Many Colgate students take a semester during their junior year to study in some of the world’s most remarkable places. However, few will study in a location as remote as the Sabrina Coast of Antarctica. That’s where Meghan Duffy ’18 spent the spring with geology professor Amy Leventer aboard the Australian ocean research vessel RV Investigator, conducting paleoclimate research.

Since Duffy’s first year at Colgate, she has studied microfossils in ocean sediment with Leventer. Because of their size and rapid turnover rate, microfossils provide a clear representation of changes in Earth’s climate. As the assemblages of these species changes in sediment, scientists are able to make inferences about how the climate has changed over millions of years.

Duffy dismantles a piston corer

Duffy dismantles a trigger corer

On board the Investigator, Leventer and Duffy collected sediments from the ocean floor, sampled the sediments, and prepared them for future analysis. The samples were obtained by coring into the seabed with a special hollow steel pipe, which then filled with layers of sediment. The resulting sample is referred to as a core, and contains sediment in chronological order of its deposit on the ocean floor.

In a post on the ship’s blog, Duffy commented on the significance of collecting her own samples. “Before this trip, all of my work started with opening a drawer in a lab in New York and taking my samples from carefully labelled bags,” she wrote. “I am very grateful for the opportunity to take part in the entire process of retrieving sediments from the ocean floor, taking samples from the cores, and preparing them for further analysis back in the lab.”
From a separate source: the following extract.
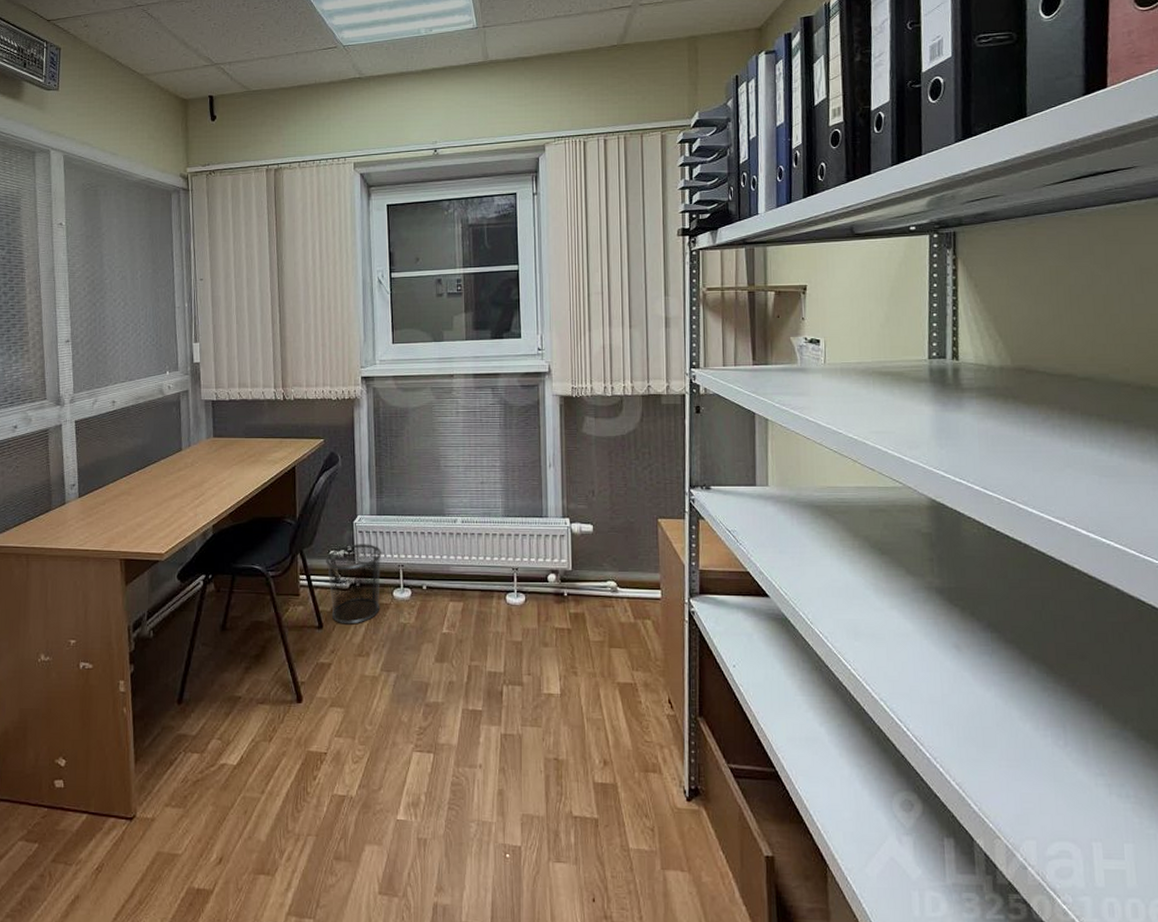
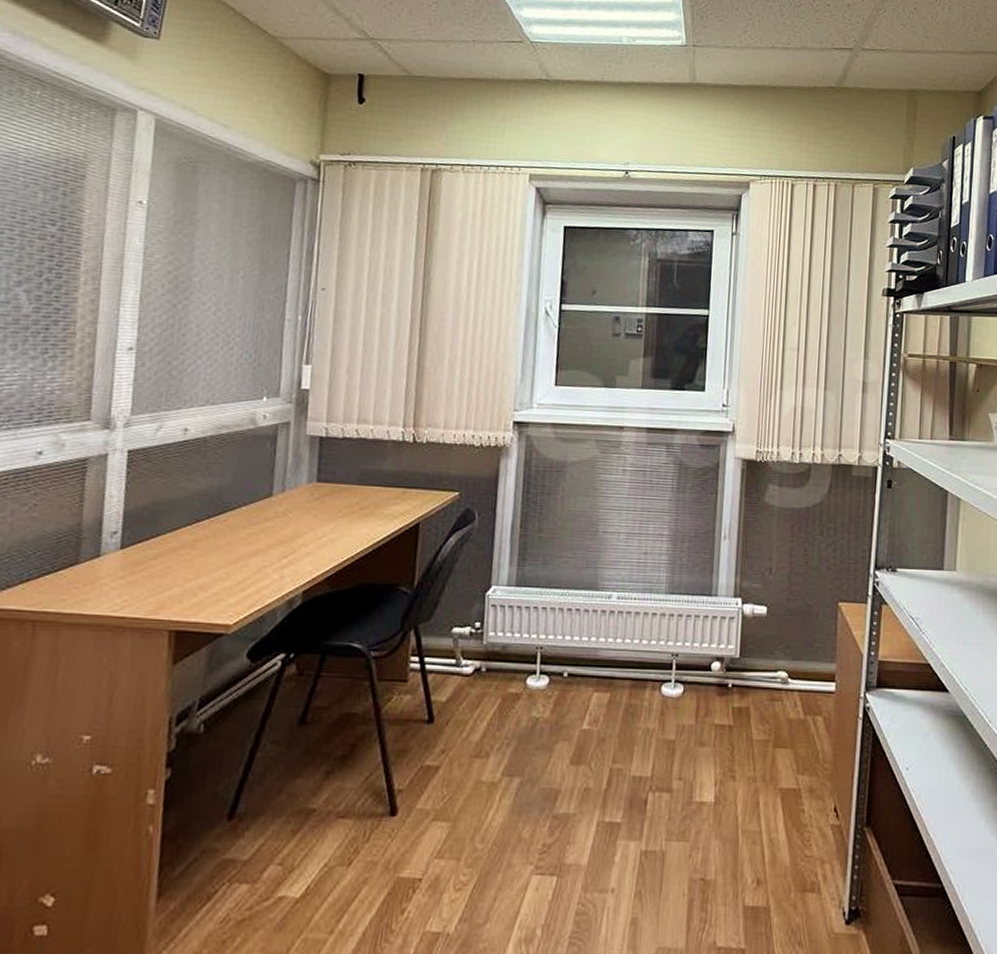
waste bin: present [326,544,382,625] -> none [446,620,518,718]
A typical day for Duffy involved a 12-hour shift, beginning at 2 a.m. and ending at 2 p.m. Besides research work, other shipboard tasks included maintaining the ship’s log and whale watching. “Whenever the seismic team was mapping the ocean floor, we had to watch out for whales coming within five hundred meters of the ship,” Duffy said. “I spent half an hour every day whale watching, and probably saw more than one hundred Humpbacks. If a whale ventured within the five hundred meter radius, international law dictated that all seismic activity pause until the whale moved away.”

Other highlights on board the 308-foot Investigator included the polar lights that emerged when the days became shorter as well as beautiful arrays of stars. Duffy also found both personal and professional pleasure in working and living with a talented team of scientists from all over the world.

Now back on land, Duffy and Leventer have begun the long process of analyzing the samples they have collected. Duffy, who will begin her senior year this fall, has already started work on her thesis. She hopes to attend graduate school in geology after Colgate.